In the book of Proverbs, Solomon repeatedly reminds his son to listen, such as in chapter 4:1: “Listen, my son, to a father’s instruction; pay attention and gain understanding” (see also Prov. 1:8, 4:10, etc.). He urges listening because He knows that God uses parents, and other authority figures, in the lives of children to point them to know Christ. Children learn God’s ways through their parents, and through the other Christian adults that He places into their lives.

Solomon is also aware that children (and adults too!) have little idol factories going on in their hearts. Their inclination is to be king on their own little thrones and prone to thinking that their short life experiences teach them enough to make up their own mind on how things should go. I am my own boss; I choose when I get to speak and I’ll choose when I wish to be quiet and listen. I serve myself and my own needs…rather than God and the authority figures God has placed in my life.

Now, maybe that seems to be going too deep. Our children are not likely to say, “Oh yes, my speaking out of turn or interrupting my adult instructor… yep, that’s clearly idolatry. I should stop setting up myself as the little god in my life.”

Nevertheless, the Bible is clear; that’s what’s happening. And that’s where we, as parents, need to go when our children demonstrate a lack of respect for their adult instructors. Otherwise, we just end up putting a Band-Aid on the “sore.” Going to the “heart of the matter” is the only way to bring lasting change.

Big impact, for good or ill

I would also add this thought: as our children get older, they end up in learning situations that go beyond the regular school classroom. In our communities we “leverage” adults who are not qualified teachers. These include coaches, bakers, artists, woodworkers, driving instructors, 4H leaders, horticulturalists, runners, bosses…you name it. When you add up the number of adults that are instructing our youth from middle school onwards, the list is actually quite long.

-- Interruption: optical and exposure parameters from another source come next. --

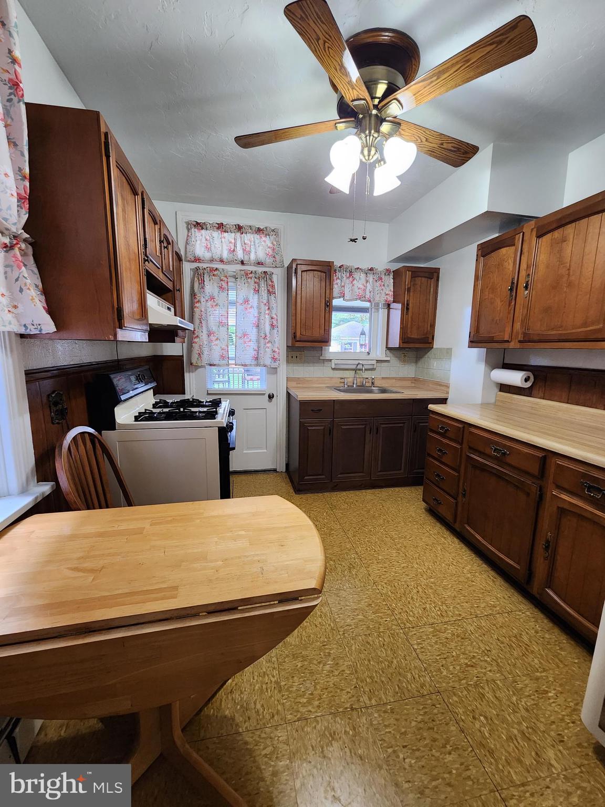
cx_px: 302
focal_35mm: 13
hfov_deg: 89.9
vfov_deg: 106.2
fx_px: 303
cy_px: 404
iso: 320
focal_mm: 2.2
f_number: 2.2
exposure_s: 1/40
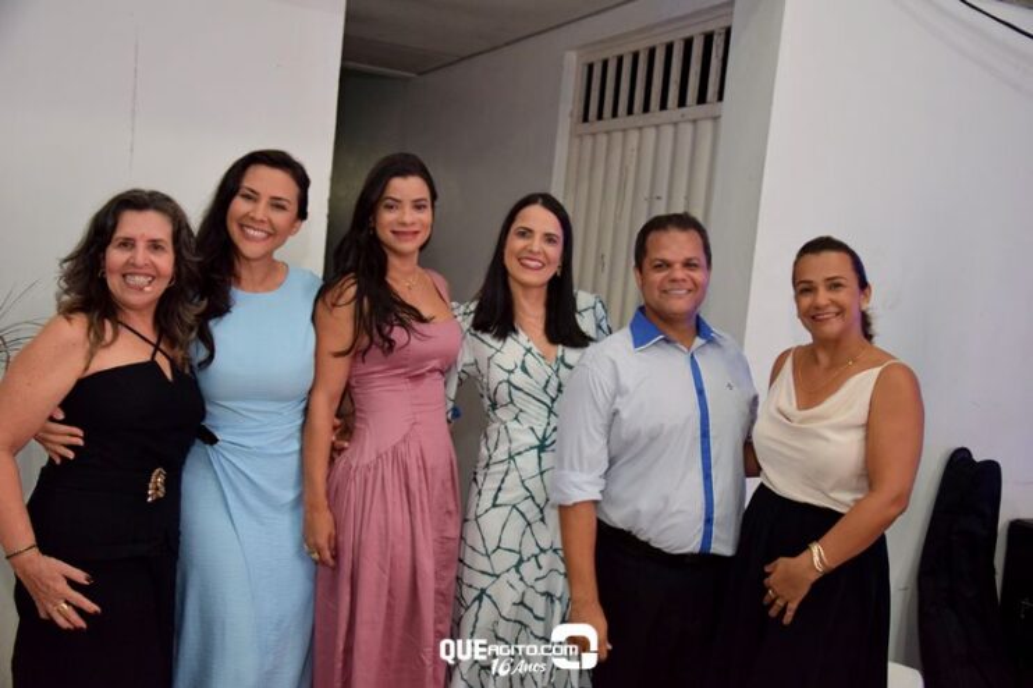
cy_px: 344
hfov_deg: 51.3
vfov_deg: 35.5
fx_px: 1076
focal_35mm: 38
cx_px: 516
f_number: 4
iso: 1250
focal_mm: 25
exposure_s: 1/60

How much more reason to train our children that interrupting adult instructors by blurting, having our own private conversations, rolling the eyes, a disparaging look, a bored countenance, etc., is not only unacceptable as a child of the Lord but it also becomes very wearisome on those that are doing the teaching, who, in many cases, are giving their time as a gift to the school. Any experienced teacher will tell you that having students that lack the self-control to actively listen to 5-10 minutes of instruction can really drag down the learning environment and also leads to distracting the attention of others.

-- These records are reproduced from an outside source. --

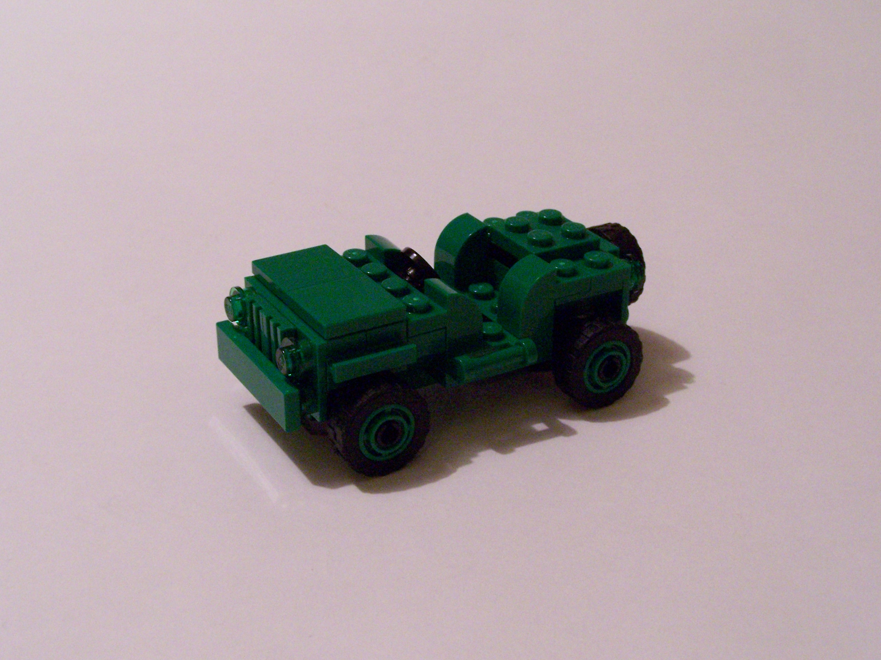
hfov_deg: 34.3
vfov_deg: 26.1
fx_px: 1425
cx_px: 440
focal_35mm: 56
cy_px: 330
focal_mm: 9.3
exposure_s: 1/15
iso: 400
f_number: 5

Getting the conversations started

So, is this issue something new? No, not really. Wherever you have a group of excited students together, the inclination and temptation to be distracted is always there. At the same time, I think this issue probably sits in our parental “blind spot” at times and I do think it needs our attention.

Regular conversation and a checking in with our children can make a big difference for all the instructors that show up in our children’s lives. We can ask them a question like:

  • “How was your focus and attention in class today?”
  • “What strategies are you using to eliminate distractions?”
  • “Are you standing or sitting away from friends that you know will lead you to disrupt the class”?
  • “Do you take the time to apologize to your teacher when you are disciplined for disrupting classroom instruction (or for any other misbehavior for that matter)?”
  • “Do you show respect to the adults (and peers) in your life with your words, body language, and written communications?”

This is worth making a regular topic of conversation at home, and not so that our kids can be “good kids.” What we really want is to help them learn to think Christianly about their attitude towards authority, and in particular, how they listen to instruction.